Linear Trees combine the learning ability of Decision Tree with the predictive and explicative power of Linear Models.

  • Like in tree-based algorithms, the data are split according to simple decision rules.
  • Fitting Linear Models in the nodes. The models in the leaves are linear instead of constant approximations like in classical Decision Trees.

Linear Forests & Linear Boosting

  • Firstly, a Linear Model is fitted on the whole dataset,
  • Then a RF or Boosting algo is trained on the same dataset but using the residuals of the previous steps as target.

The final predictions are the sum of the raw linear predictions and the residuals modeled by RF or Boosting algo.

LightGBM

Light GBM splits the tree leaf-wise with the best fit whereas other boosting algorithms split the tree depth-wise or level-wise rather than leaf-wise. In other words, Light GBM grows trees vertically while other algorithms grow trees horizontally.

Advantages of Light GBM

  • Faster training speed and higher efficiency: Light GBM uses a histogram-based algorithm i.e it buckets continuous feature values into discrete bins which fasten the training procedure.

  • Lower memory usage: Replaces continuous values to discrete bins which results in lower memory usage.

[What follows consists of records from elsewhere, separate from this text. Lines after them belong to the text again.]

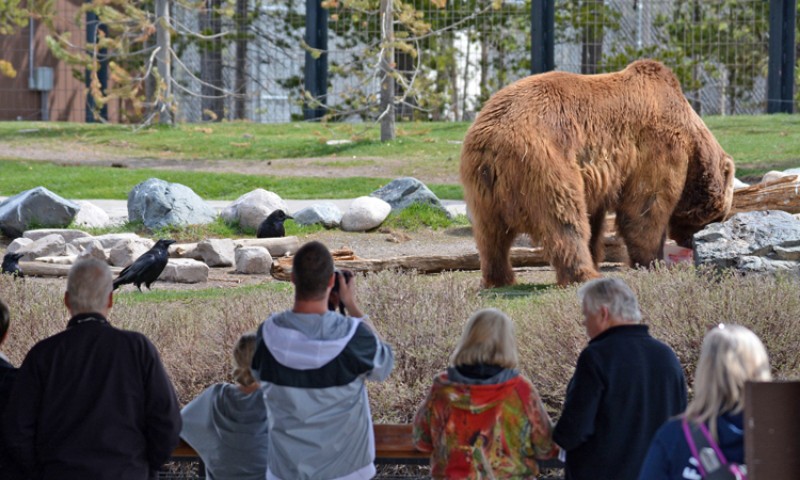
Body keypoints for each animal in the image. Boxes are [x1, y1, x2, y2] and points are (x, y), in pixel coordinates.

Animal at [460, 59, 736, 284]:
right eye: (719, 216)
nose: (691, 242)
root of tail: (492, 144)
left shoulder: (599, 178)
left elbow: (597, 216)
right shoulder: (659, 146)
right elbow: (646, 207)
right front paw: (653, 261)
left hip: (482, 187)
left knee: (490, 235)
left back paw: (499, 277)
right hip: (544, 161)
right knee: (564, 218)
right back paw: (584, 274)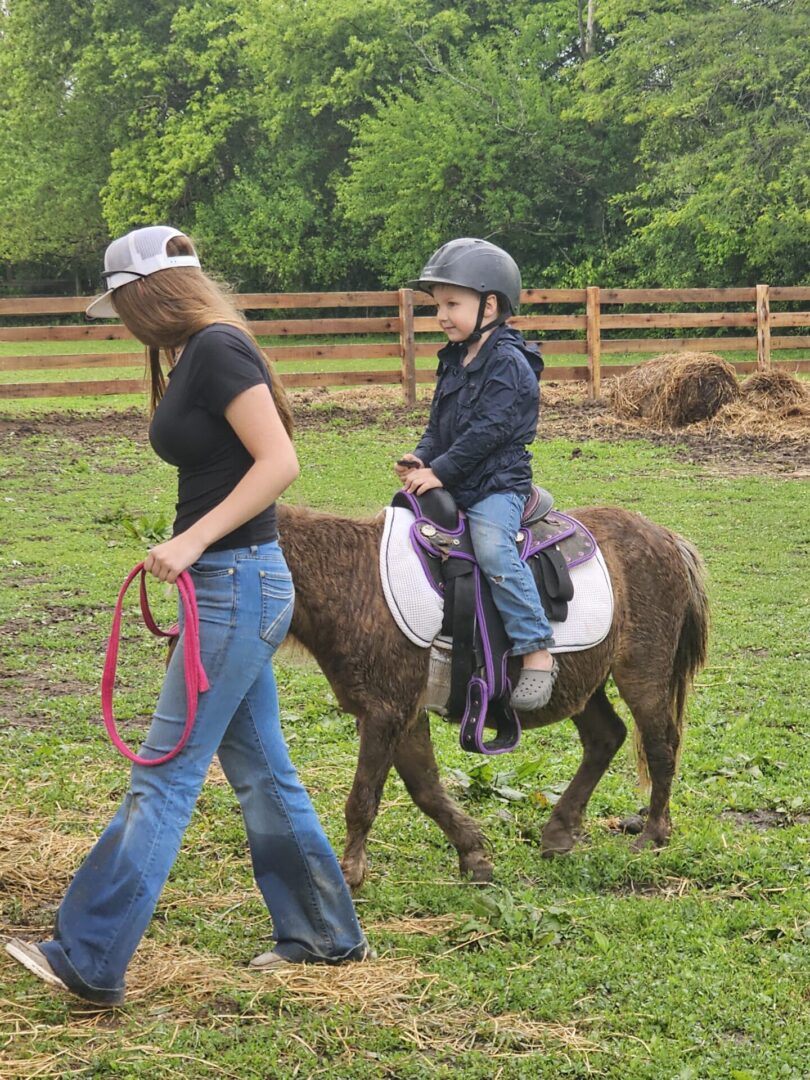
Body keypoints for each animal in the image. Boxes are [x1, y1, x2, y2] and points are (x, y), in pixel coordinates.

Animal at [274, 501, 708, 890]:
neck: (353, 582)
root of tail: (667, 538)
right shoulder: (400, 713)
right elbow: (425, 789)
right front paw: (474, 856)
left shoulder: (386, 712)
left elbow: (363, 799)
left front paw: (349, 876)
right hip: (582, 683)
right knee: (606, 737)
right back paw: (559, 832)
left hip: (643, 673)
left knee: (661, 746)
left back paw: (652, 834)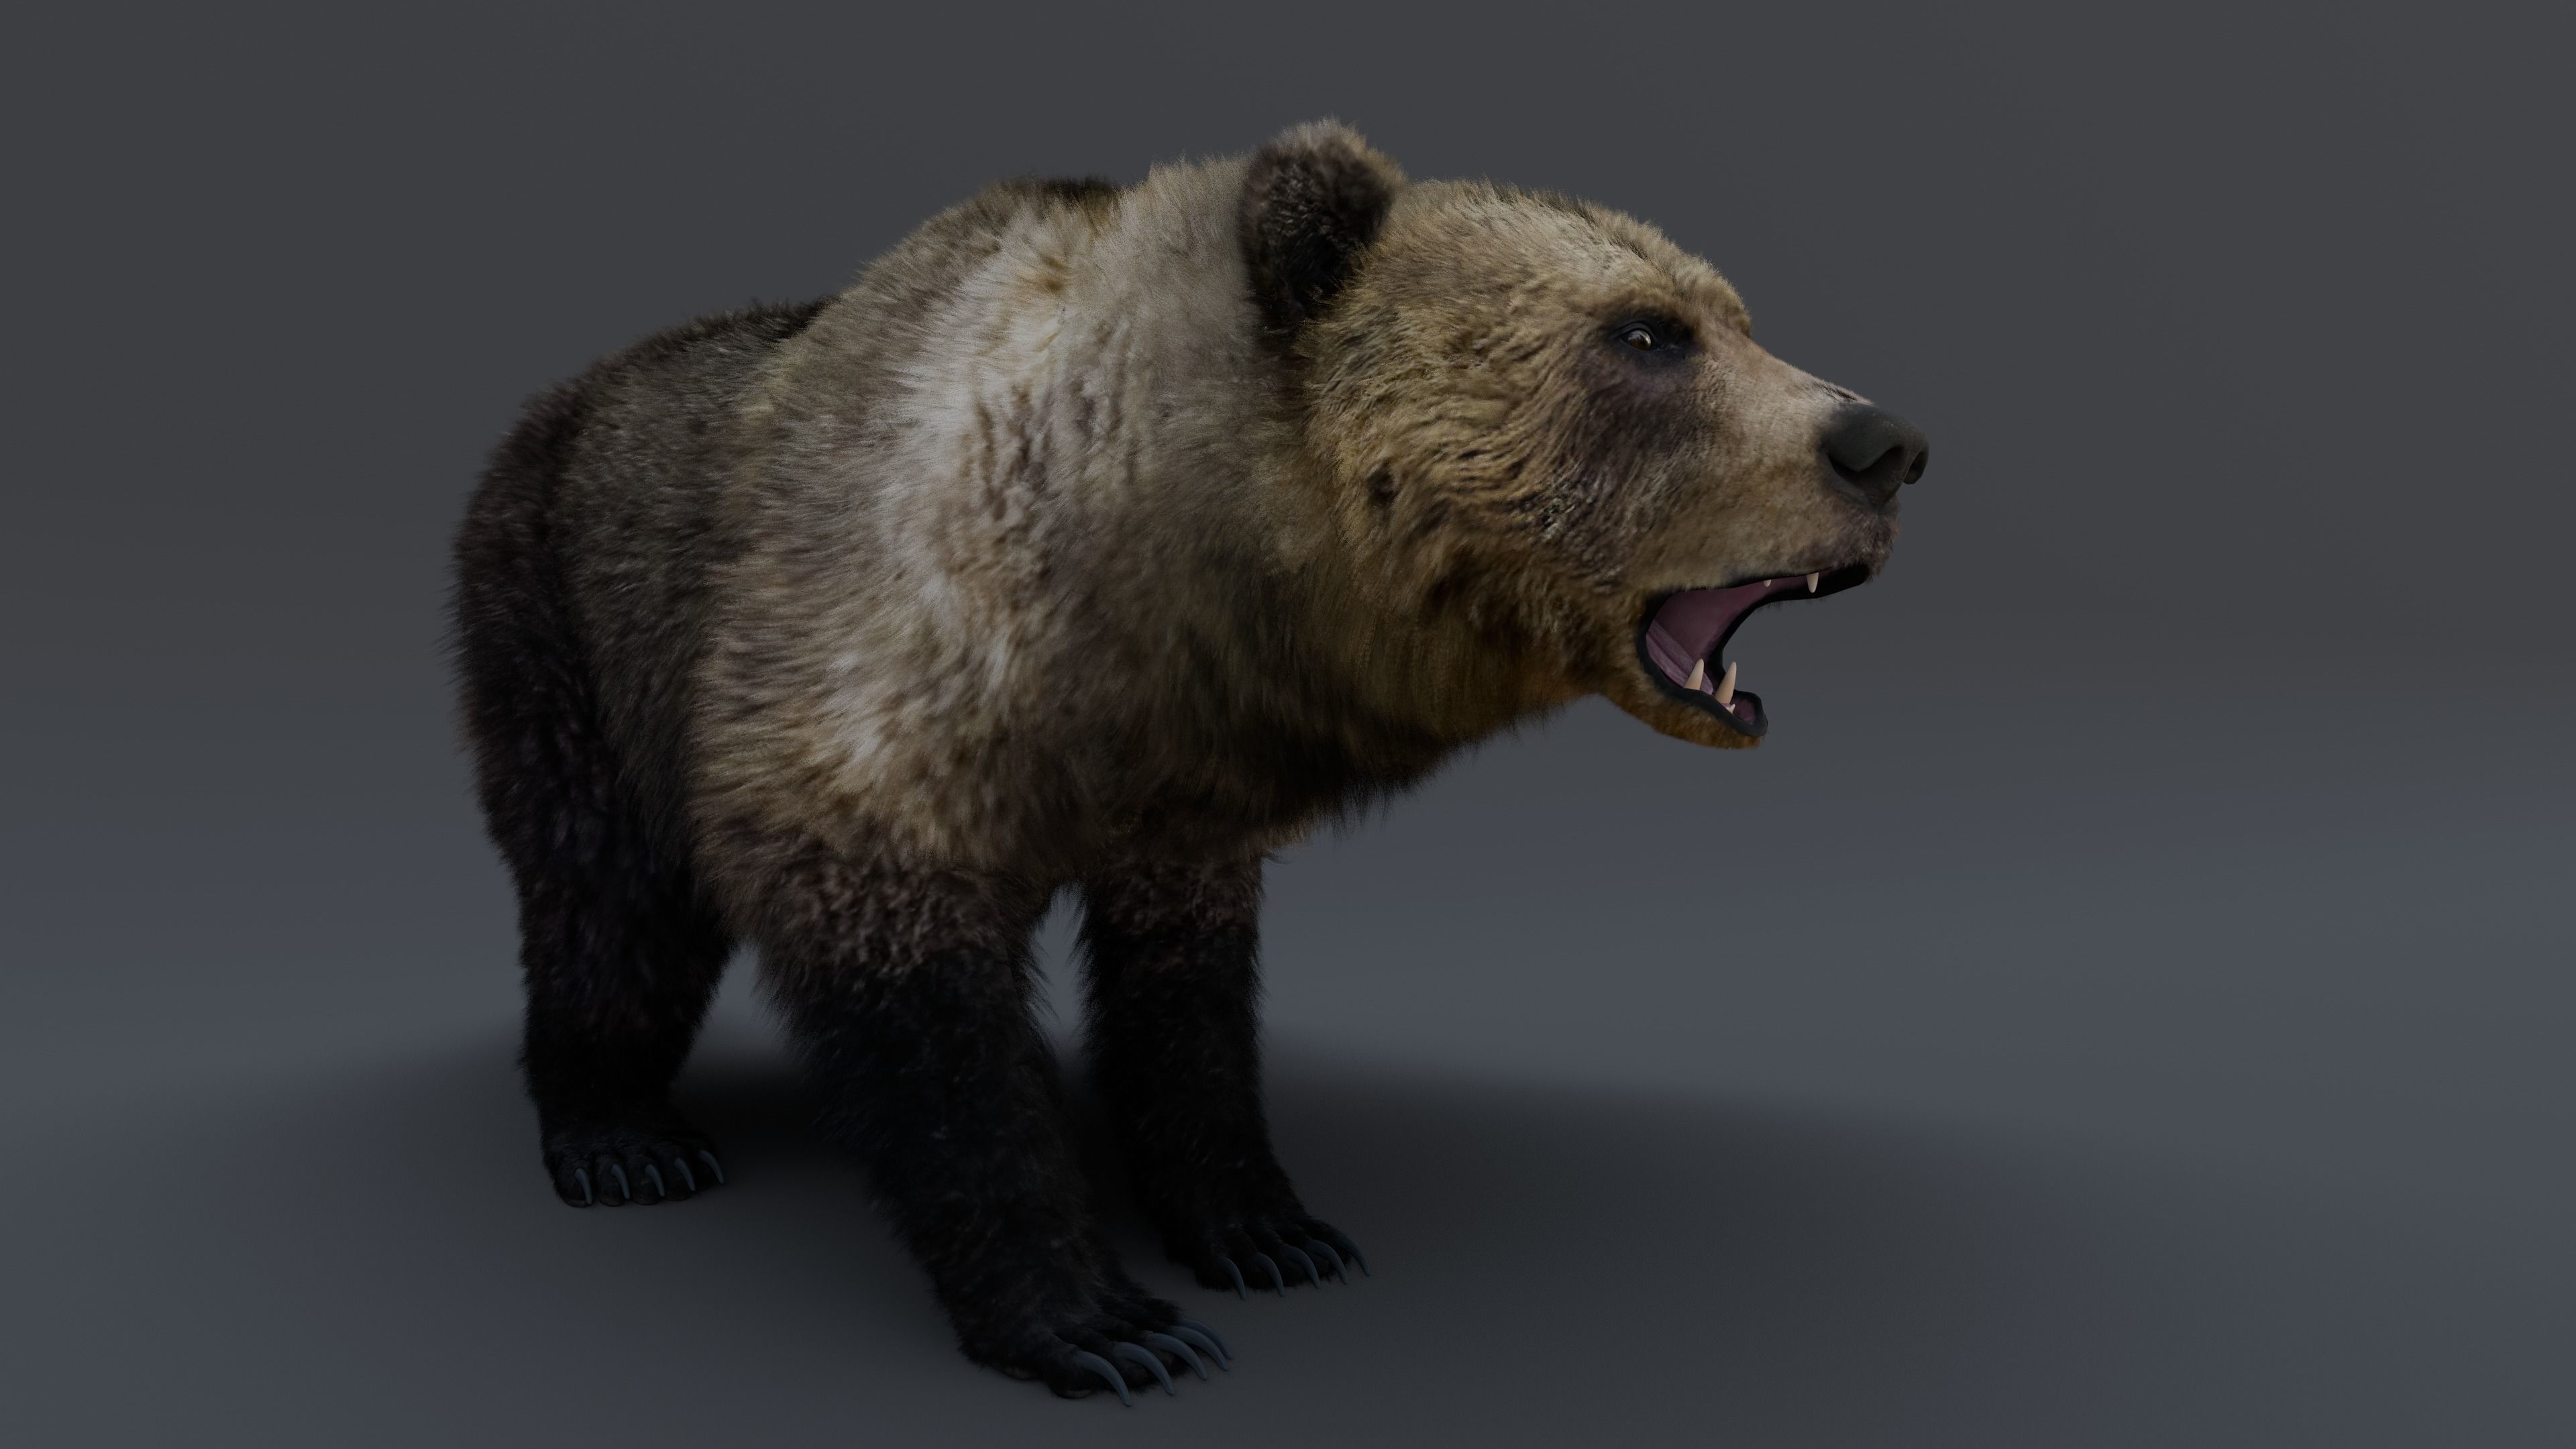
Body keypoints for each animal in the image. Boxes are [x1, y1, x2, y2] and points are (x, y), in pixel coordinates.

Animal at [449, 120, 1926, 1402]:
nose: (1882, 443)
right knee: (606, 902)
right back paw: (620, 1138)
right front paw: (1102, 1325)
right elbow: (926, 1014)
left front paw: (1268, 1228)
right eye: (1647, 334)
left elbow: (1189, 1005)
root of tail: (561, 395)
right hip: (564, 626)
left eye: (1733, 314)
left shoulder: (1178, 797)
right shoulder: (877, 687)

  • Almost or same results as XGB - Compatibility with Large Datasets: It is capable of performing equally well with large datasets with a significant reduction in training time as compared to XGBoost.

Disadvantages of Light GBM - Overfitting: Light GBM split the tree leaf-wise which can lead to overfitting as it produces much complex trees.

NGBoost

NGBoost enables predictive uncertainty estimation with Gradient Boosting through probabilistic predictions.

Probabilistic prediction is the approach where the model outputs a full probability distribution over the entire outcome space, instead a single point-wise estimation.

How?

By nonparametrically modeling the conditional parameters of the multivariate predictive distribution.


For example, \(Y|X\) may be assumed to follow a univariate Normal distribution where \(\mu\) and \(\sigma\) are taken to be the parameter vector \(\theta\).

The output of NGBoost is \(\theta(X) = (\mu(X), \sigma(X))\).